Chow Mein


Chow mein are yellow noodles made of wheat flour and eggs. Chow mein literally translates to ‘Fried Noodles’ in Chinese. These are generally used in stir fried chow mein dishes and served slightly crispy but can be used to make a saucy lo mein as well


One of the more popular ways to prepare these noodles is to pan fry it (or lightly deep fried) and then it top it with a saucy meat or veggie gravy. This gives the noodles a crispy texture with specks of softened sauced areas.

Another way to use is it is to cook it in a lot of sauce (and skip the pan fried/deep fried) step – this produces a more wet and softer noodle.


Out of the package, I find the noodles are a bit dry and hard to work with and I also find it dry to eat as well. To make it easier to cook with and to produce a more pliable texture I like to soften them up under hot tap water for a few seconds to get everything damp before cooking it.


As with all noodles, I don’t recommend boiling it prior to stir frying it because it tends to produce a mushier noodle dish.
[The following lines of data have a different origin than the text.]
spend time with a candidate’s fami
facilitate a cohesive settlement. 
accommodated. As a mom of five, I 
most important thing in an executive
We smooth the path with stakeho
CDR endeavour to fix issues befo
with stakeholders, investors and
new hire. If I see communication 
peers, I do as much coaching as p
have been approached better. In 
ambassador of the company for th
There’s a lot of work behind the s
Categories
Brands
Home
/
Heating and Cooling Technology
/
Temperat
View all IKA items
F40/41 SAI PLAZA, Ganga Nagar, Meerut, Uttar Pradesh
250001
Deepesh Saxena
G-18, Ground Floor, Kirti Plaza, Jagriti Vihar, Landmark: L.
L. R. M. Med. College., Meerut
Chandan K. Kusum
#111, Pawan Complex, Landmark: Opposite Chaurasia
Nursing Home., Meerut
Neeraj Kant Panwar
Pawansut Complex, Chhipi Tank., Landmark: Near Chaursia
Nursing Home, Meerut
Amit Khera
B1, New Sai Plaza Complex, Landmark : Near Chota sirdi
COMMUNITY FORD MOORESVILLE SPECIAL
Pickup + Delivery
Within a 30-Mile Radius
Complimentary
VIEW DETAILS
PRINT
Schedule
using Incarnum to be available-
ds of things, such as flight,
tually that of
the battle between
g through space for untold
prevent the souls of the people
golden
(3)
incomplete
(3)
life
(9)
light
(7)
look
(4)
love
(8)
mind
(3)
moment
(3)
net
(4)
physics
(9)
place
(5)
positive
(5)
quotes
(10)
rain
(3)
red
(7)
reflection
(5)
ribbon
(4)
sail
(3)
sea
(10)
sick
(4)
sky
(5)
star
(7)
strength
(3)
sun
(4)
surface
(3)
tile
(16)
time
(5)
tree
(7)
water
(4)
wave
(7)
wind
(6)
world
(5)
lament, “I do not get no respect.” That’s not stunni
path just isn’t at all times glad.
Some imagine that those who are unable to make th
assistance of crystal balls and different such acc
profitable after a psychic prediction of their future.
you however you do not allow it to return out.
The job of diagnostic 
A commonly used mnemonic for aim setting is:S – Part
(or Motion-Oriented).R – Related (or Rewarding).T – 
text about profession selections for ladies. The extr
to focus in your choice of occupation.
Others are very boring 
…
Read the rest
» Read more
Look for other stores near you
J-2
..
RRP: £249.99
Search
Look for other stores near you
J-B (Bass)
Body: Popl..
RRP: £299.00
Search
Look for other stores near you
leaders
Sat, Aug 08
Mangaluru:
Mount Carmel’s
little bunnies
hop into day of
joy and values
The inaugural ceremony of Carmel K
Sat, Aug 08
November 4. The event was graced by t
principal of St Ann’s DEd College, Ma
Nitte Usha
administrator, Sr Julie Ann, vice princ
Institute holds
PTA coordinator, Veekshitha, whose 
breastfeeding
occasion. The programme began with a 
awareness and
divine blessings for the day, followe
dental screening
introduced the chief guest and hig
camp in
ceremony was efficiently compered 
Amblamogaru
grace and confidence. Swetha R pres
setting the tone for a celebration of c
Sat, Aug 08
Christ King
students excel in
It also loses it’s ability to hold its shape and breaks into shorter strands of noodles.



Recipes that use Chow Mein:



You can find these noodles in Asian grocery stores in the refrigerated section. They usually come packaged in a plastic bag. These should be bought fresh and not online.



When you are buying these, make sure to pay attention to the expiry date as they are susceptible to mold. But regardless, of the date check the noodles anyways for specks of fluffy white bits. I have found noodles with mold on it (that hasn’t surpassed the expiry date) due to poor storage conditions.




These noodles have a bit more of a nutty eggy flavour. Not very heavy in flavour, I find they are more of a transporter of delicious sauce and textures!




Depending on how you use cook them, they can be crispy or soft.


Pan fried or deep fried noodles will produce a crispy nutty textured fried noodle and noodles that are heavily sauced will produce a more wet softer textured noodle dish.




Store these noodles in your fridge. If you are like us, and only use half a pack at a time, you can use a rubber band and re-seal the package and keep in the fridge but don’t forget about the expiry date and check for white fluffy mold specks before using the rest of it.